Paris (AFP)

Faced with a deep identity crisis, farmers will try to convince public opinion of their efforts to reconcile profitable food production and climate sustainability at the 57th International Agricultural Show (SIA), which will open in Paris on Saturday.

"The idea is more than ever to create bridges rather than walls!", Assured the president of the show and farmer Jean-Luc-Poulain in an open letter, calling for "the construction of a new moral contract between the French, the country and their peasants. "

Some 50% of farmers will retire in the next 10 years, and the current food transition will require more arms and legs to the ground. Without reconciliation between farmers and civil society, consumers and citizens alike, who will replace these peasants?

Because the challenge is not only to continue to produce healthy food in France with respect for the planet, but above all that it allows to live a dignified life when it is necessary to convince young people to settle.

"We must take into account that agriculture is really on the move: we must stop harassing and support by purchasing," said the president of the powerful FNSEA agricultural union, Christiane Lambert, after meeting the President of the Republic. last week to prepare for this great annual meeting, during which more than 500,000 visitors are expected at the Parc des Expositions at Porte de Versailles.

- "need for reconciliation" -

She told him of the "necessary need for reconciliation with the population. The transition cannot take place if the consumers do not support us".

Economically, the annual commercial negotiations between supermarkets and their suppliers, scheduled for the end of February, during the show, will be crucial to knowing whether the Food Act of 2018, also called Egalim and supposed to protect producers' incomes by targeting a better distribution of the value between the links in the food chain, will finally be followed by effects.

After the late publication of the orders on the 10% increase in the threshold for resale at a loss (SRP) in mass merchandisers, and a strict framework for promotions, these negotiations will be the first during which the law could have been applied for a whole year.

The results of the first year of application left a bitter taste for farmers as well as for associations of consumers, of defense of the environment, or of animals, who expected a lot, each in their field.

The government has since curtly called distribution to order, accused of keeping trade margins for it and of not paying producers enough.

Three channels, Carrefour, Système U and Intermarché, received on February 10 a total of more than 4 million euros in administrative fines for non-compliance with the rules during the 2019 trade negotiations.
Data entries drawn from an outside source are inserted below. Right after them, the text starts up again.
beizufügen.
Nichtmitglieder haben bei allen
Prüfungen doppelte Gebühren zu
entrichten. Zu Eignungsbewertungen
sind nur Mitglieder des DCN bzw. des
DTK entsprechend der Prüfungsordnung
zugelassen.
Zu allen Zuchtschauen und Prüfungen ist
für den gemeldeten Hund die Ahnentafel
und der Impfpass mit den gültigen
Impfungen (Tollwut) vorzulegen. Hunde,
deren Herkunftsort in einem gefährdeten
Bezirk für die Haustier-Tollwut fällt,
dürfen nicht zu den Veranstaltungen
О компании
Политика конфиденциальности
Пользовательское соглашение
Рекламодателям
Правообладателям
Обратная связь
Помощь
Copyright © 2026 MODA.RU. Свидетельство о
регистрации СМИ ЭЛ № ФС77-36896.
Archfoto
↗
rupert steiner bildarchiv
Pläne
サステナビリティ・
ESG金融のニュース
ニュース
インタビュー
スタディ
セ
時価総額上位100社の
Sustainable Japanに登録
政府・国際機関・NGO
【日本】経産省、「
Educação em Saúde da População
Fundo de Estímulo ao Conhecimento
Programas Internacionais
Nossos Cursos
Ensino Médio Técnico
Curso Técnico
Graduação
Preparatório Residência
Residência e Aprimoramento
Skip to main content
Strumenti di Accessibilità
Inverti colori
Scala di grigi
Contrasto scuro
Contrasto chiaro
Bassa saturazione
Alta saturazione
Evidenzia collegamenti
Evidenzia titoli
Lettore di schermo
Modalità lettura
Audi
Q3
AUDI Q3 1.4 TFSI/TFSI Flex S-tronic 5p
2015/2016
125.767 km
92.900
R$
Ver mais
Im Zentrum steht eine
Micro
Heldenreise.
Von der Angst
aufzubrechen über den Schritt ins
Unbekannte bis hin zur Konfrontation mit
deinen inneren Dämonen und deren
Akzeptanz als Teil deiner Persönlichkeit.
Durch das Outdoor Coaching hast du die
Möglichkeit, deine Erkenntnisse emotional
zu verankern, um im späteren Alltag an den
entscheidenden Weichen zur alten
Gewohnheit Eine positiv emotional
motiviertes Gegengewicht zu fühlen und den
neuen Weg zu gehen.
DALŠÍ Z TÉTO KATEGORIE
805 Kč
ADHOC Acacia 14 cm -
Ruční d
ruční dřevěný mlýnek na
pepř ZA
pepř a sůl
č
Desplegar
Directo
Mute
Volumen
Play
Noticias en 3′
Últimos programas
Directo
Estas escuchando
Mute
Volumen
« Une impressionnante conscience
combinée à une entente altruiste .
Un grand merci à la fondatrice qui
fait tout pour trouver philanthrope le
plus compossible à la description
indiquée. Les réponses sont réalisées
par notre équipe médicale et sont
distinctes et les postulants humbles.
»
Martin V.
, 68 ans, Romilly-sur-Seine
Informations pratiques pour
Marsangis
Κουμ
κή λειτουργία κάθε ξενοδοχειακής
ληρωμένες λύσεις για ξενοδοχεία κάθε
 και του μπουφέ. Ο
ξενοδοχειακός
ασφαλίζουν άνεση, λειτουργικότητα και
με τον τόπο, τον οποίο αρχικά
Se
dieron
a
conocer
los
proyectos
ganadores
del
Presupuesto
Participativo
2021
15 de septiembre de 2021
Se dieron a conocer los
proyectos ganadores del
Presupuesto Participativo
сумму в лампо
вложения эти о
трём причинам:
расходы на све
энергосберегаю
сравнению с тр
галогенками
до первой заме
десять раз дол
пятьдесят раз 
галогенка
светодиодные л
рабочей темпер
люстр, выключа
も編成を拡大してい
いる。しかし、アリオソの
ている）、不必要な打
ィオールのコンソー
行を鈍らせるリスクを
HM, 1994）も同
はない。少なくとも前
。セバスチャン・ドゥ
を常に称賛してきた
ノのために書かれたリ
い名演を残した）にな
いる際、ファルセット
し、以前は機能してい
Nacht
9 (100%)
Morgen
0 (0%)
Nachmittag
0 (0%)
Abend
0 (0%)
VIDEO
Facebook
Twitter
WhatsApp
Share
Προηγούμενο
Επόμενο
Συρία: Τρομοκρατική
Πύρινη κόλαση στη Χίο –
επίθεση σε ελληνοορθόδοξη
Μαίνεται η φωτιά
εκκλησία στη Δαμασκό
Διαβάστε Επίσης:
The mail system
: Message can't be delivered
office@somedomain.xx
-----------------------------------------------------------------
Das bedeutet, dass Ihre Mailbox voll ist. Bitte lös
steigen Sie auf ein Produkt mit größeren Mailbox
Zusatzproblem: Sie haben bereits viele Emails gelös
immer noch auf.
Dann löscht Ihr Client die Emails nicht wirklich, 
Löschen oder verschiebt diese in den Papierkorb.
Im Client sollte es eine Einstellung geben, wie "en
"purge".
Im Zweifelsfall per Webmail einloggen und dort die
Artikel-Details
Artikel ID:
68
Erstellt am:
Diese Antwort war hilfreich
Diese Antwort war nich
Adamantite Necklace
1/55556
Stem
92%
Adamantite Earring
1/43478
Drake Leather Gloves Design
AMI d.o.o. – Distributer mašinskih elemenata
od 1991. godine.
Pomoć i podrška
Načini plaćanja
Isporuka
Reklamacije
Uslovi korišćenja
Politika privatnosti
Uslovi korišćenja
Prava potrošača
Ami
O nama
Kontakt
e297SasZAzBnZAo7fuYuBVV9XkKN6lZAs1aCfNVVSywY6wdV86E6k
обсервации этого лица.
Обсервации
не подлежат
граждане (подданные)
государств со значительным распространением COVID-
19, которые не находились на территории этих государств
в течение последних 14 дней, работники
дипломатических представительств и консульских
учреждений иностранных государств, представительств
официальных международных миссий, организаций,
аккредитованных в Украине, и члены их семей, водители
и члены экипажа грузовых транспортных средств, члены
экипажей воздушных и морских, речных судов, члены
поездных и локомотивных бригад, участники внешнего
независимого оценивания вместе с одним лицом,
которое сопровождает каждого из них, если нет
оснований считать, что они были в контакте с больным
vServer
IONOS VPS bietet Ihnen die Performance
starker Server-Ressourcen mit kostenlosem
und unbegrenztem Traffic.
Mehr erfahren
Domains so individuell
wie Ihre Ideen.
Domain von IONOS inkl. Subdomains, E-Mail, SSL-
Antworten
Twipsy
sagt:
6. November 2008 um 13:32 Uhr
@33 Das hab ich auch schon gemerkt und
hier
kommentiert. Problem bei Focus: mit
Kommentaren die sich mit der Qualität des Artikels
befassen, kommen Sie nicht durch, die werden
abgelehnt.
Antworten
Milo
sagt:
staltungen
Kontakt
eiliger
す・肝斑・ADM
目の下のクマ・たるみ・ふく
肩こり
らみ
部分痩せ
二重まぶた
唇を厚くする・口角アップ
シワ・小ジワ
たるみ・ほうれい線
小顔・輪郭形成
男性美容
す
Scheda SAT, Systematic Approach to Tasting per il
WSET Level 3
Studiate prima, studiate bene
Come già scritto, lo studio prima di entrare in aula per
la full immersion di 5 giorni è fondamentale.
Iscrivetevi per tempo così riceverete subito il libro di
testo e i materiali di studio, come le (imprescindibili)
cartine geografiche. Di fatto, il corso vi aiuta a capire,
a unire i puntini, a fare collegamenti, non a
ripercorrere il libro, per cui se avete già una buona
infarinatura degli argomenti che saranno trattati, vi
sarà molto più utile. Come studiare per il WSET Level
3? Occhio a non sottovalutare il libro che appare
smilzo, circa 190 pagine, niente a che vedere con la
- Towards a food policy? -

The show also takes place when French farmers are awaiting responses from the government on compensation measures for viticulture, affected by Trump taxes in the United States, and on the creation of a protein sector in France.

Another cause for concern is the implementation on January 1 of pesticide non-treatment areas around inhabited areas.

It causes strong dissatisfaction among farmers who want to continue to produce and expressed their opposition in tractors in Paris at the end of 2019, while worrying at the same time about the decline in the French agrifood trade balance with other European countries. In Germany and the Netherlands too, farmers demonstrated against the new environmental constraints.

But the associations are not happy either, the consumption of phytosanitary products in agriculture having jumped by 21% in France in 2018 despite two successive government plans supposed to reduce their use.

In this dialogue of the deaf, the preparation of the next common European agricultural policy (CAP) for 2022-2027, which many fear will drop, will undoubtedly focus attention and concerns, from Thursday in Brussels, at a European summit from the EU budget.

Especially since Brussels would like to launch a "green deal", in particular via an agricultural strategy called "from the fork to the plate" ("farm to fork") which would ultimately broaden agricultural policy to a quasi-political common food, including agriculture, food, health and environment.